**Task**
Update the stretch from "We estimated the" through "Project European population." of the PD and rheumatoid arthritis methods text below, writing "standard settings" in place of "default parameters".

**Text passage**
___

Summary statistics of PD risk for the selected instrument variables were obtained from the published PD GWAS of European ancestry with the largest sample size so far (Ncase = 33,647, Ncontrol = 449,056)24. The study design like the collection of samples, quality control procedures, and imputation methods have been described in the original publication. We carried out harmonization to rule out strand mismatches and ensure the SNP effect sizes on rheumatoid arthritis and PD correspond to the same allele. The summary statistics were shown in Supplementary Tables 2, 3. This study only utilized summarized results from published studies, and individual data were not involved.

Genetic correlation

We estimated the genetic correlation between PD and rheumatoid arthritis using GNOVA25 with default parameters. GNOVA estimates genetic covariance with the genetic variants summary data shared between two GWAS, and then calculates the genetic correlation based on genetic covariance and variant-based heritabilities. We ran GNOVA on all the SNPs in both diseases24,26 together with reference data derived from the 1000 Genomes Project European population.

Mendelian randomization analysis

We hypothesized that rheumatoid arthritis as a risk factor could decrease the risk of PD, and used the MR approach to validate the hypothesis. The success of MR analysis depends on three assumptions: the genetic instruments are associated with risk of rheumatoid arthritis; the genetic instruments are not associated with potential confounders; the genetic instruments are associated with PD through the risk of rheumatoid arthritis (namely horizontal pleiotropy should not be present)20 (Supplementary Fig. 1).

___

**Records shown**
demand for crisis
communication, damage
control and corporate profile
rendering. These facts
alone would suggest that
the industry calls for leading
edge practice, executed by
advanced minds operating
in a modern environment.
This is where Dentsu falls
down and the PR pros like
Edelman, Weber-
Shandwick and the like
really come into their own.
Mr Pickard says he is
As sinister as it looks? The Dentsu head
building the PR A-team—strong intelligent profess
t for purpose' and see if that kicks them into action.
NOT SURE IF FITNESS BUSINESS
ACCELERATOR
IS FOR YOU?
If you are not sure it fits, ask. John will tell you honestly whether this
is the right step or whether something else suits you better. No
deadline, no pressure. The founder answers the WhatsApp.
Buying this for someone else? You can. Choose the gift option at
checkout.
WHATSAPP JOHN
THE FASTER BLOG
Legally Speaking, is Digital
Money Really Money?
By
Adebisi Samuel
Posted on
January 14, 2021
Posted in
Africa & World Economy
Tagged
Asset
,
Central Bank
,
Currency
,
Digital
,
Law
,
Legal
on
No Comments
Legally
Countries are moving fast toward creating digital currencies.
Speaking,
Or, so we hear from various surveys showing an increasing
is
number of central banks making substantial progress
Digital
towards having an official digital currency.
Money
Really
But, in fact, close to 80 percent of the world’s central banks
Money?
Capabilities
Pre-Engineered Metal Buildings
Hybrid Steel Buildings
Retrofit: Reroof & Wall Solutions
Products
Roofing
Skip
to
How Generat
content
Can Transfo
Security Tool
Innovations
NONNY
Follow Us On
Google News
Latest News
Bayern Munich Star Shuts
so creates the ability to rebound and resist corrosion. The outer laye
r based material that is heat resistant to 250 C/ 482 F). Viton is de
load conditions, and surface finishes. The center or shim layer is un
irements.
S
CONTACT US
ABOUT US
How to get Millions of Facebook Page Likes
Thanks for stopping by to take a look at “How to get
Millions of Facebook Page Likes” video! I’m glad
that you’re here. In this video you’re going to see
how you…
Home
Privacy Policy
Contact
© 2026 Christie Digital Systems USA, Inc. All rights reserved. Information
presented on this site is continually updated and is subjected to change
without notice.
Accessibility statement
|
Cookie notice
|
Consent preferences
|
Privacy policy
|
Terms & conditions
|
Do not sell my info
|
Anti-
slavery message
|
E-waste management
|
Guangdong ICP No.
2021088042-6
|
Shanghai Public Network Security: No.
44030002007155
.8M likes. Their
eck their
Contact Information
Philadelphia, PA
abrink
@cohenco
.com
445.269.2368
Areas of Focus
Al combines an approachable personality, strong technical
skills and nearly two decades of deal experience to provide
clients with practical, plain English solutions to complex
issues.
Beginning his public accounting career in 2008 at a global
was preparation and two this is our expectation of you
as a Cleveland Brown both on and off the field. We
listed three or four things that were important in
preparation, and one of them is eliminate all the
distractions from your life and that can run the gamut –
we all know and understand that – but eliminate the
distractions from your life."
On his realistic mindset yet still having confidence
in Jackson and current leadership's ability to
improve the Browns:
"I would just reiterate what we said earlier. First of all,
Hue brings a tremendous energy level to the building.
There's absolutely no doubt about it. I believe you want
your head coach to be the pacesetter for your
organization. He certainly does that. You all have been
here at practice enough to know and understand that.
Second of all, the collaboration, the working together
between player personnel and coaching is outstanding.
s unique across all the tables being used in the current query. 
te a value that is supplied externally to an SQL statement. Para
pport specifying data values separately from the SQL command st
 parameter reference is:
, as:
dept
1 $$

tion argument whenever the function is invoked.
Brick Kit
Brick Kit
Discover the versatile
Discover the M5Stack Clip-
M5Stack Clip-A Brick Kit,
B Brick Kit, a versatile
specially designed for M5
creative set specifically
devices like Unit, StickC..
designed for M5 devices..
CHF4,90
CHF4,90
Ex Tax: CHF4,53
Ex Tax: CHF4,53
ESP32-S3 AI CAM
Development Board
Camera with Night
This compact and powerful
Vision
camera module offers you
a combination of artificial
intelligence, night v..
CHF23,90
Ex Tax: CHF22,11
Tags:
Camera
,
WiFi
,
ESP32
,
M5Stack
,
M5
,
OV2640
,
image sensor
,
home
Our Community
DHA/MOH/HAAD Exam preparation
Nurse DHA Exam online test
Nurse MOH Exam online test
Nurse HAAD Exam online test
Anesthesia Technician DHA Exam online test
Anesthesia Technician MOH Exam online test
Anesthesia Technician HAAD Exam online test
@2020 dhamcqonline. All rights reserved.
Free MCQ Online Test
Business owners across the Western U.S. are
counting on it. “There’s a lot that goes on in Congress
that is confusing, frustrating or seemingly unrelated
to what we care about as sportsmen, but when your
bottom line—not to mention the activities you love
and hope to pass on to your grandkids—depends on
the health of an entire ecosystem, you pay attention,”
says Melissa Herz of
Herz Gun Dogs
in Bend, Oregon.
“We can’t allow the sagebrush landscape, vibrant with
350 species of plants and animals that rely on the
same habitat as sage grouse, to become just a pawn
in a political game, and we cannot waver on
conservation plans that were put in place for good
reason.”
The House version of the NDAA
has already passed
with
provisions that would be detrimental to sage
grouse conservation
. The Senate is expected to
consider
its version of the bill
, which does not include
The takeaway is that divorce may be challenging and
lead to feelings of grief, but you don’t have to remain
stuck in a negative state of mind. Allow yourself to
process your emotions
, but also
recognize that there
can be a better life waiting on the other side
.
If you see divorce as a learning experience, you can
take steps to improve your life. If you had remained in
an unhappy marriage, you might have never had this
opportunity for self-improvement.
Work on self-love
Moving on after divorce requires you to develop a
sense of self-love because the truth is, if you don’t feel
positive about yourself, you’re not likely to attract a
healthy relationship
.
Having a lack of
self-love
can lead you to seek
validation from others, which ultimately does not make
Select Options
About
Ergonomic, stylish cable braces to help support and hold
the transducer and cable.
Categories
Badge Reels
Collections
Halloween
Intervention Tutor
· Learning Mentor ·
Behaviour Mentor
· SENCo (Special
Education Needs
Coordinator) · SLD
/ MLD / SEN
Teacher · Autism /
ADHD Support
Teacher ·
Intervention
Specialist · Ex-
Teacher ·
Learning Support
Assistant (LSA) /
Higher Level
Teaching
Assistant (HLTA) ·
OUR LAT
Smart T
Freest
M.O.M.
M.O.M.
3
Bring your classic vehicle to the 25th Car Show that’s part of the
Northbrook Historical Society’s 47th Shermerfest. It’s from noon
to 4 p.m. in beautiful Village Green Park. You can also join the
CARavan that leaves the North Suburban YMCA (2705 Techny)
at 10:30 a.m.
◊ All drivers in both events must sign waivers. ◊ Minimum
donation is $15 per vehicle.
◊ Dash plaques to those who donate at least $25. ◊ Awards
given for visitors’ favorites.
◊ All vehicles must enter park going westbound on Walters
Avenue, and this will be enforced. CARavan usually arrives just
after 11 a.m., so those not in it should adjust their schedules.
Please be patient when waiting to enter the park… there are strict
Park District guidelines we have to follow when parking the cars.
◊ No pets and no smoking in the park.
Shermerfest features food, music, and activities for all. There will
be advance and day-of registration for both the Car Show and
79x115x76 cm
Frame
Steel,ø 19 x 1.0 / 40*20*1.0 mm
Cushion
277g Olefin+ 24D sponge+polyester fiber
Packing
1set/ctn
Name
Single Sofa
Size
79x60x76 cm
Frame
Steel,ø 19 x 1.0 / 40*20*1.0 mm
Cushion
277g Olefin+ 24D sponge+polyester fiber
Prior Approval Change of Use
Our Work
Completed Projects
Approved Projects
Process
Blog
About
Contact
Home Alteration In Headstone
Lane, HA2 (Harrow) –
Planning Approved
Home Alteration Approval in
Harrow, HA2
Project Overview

___

**Exercise solution**
We estimated the genetic correlation between PD and rheumatoid arthritis using GNOVA25 with standard settings. GNOVA estimates genetic covariance with the genetic variants summary data shared between two GWAS, and then calculates the genetic correlation based on genetic covariance and variant-based heritabilities. We ran GNOVA on all the SNPs in both diseases24,26 together with reference data derived from the 1000 Genomes Project European population.